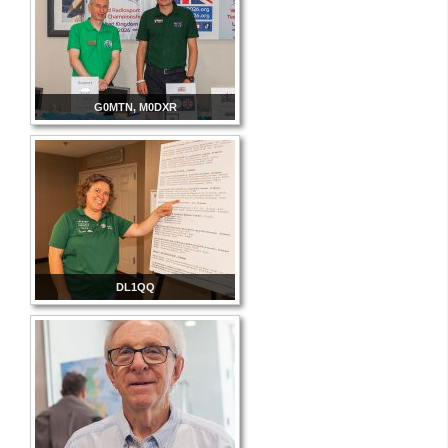
G0MTN, M0DXR
DL1QQ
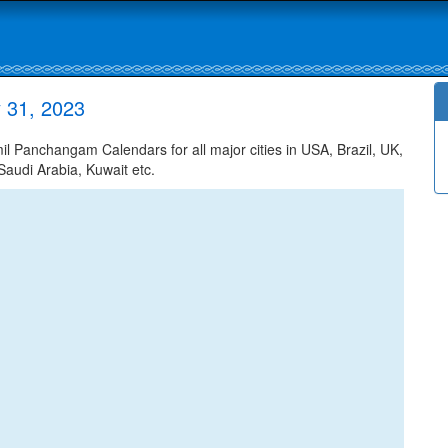
 31, 2023
 Panchangam Calendars for all major cities in USA, Brazil, UK,
Saudi Arabia, Kuwait etc.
----------------
WHAT TO PRODUCE:
Could you render the data above as a numbered list with one line per item, leaving out blank lines and the pictures?

THE COMPLETED TASK:
1. G0MTN, M0DXR
2. DL1QQ
3.  31, 2023
4.  Panchangam Calendars for all major cities in USA, Brazil, UK,
5. Saudi Arabia, Kuwait etc.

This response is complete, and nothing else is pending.